• [TASK DETAILS]
Rewrite the lines from the line with "korzystanie z pełnych" to the line with "Specjalne zniżki na", replacing "zasobów" with "materiałów" and leaving everything else as it is.
___ DATASET RECORDS
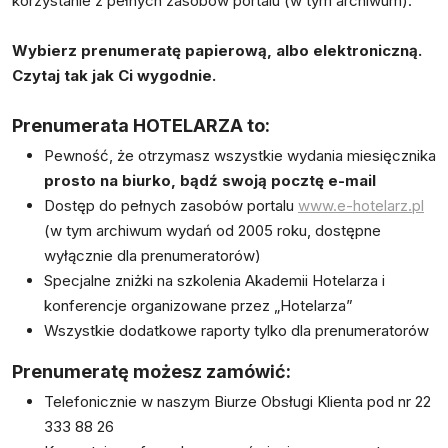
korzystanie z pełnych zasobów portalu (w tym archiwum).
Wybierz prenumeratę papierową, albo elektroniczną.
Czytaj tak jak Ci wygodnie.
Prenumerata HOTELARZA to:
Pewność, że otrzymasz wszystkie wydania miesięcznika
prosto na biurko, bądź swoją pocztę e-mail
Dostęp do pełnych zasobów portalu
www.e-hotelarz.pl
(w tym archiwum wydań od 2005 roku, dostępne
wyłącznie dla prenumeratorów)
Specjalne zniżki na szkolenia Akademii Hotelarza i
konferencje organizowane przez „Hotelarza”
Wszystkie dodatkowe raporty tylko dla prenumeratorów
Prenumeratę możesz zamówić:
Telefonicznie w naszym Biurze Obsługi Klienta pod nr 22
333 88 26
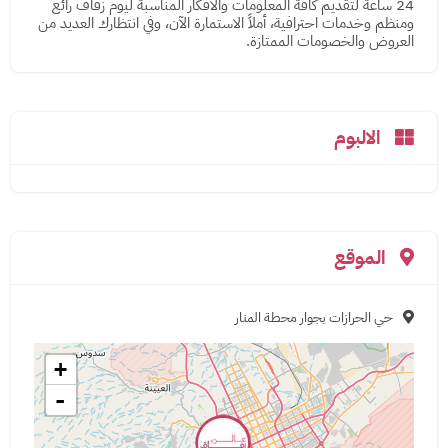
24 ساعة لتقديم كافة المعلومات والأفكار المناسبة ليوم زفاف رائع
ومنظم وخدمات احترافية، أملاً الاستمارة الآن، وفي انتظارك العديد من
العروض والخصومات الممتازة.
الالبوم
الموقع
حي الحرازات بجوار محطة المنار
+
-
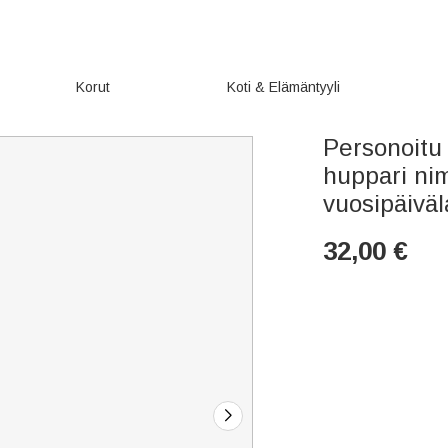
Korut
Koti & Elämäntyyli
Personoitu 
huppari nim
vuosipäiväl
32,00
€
______
___ DATASET RECORDS
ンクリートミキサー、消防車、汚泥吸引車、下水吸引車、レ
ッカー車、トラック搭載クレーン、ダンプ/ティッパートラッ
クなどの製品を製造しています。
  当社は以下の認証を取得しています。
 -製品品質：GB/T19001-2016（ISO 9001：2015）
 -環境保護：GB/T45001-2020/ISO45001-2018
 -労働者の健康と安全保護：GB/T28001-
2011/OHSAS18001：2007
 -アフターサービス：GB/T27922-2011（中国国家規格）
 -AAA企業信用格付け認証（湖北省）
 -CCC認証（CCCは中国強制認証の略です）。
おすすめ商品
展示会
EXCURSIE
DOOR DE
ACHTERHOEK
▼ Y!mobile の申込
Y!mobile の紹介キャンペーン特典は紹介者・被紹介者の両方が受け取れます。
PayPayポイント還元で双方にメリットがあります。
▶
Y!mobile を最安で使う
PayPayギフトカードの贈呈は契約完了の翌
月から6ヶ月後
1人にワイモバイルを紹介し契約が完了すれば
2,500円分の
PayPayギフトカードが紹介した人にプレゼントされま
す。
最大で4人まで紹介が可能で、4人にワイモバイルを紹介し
______
• [RESPONSE]
korzystanie z pełnych materiałów portalu (w tym archiwum).
Wybierz prenumeratę papierową, albo elektroniczną.
Czytaj tak jak Ci wygodnie.
Prenumerata HOTELARZA to:
Pewność, że otrzymasz wszystkie wydania miesięcznika
prosto na biurko, bądź swoją pocztę e-mail
Dostęp do pełnych materiałów portalu
www.e-hotelarz.pl
(w tym archiwum wydań od 2005 roku, dostępne
wyłącznie dla prenumeratorów)
Specjalne zniżki na szkolenia Akademii Hotelarza i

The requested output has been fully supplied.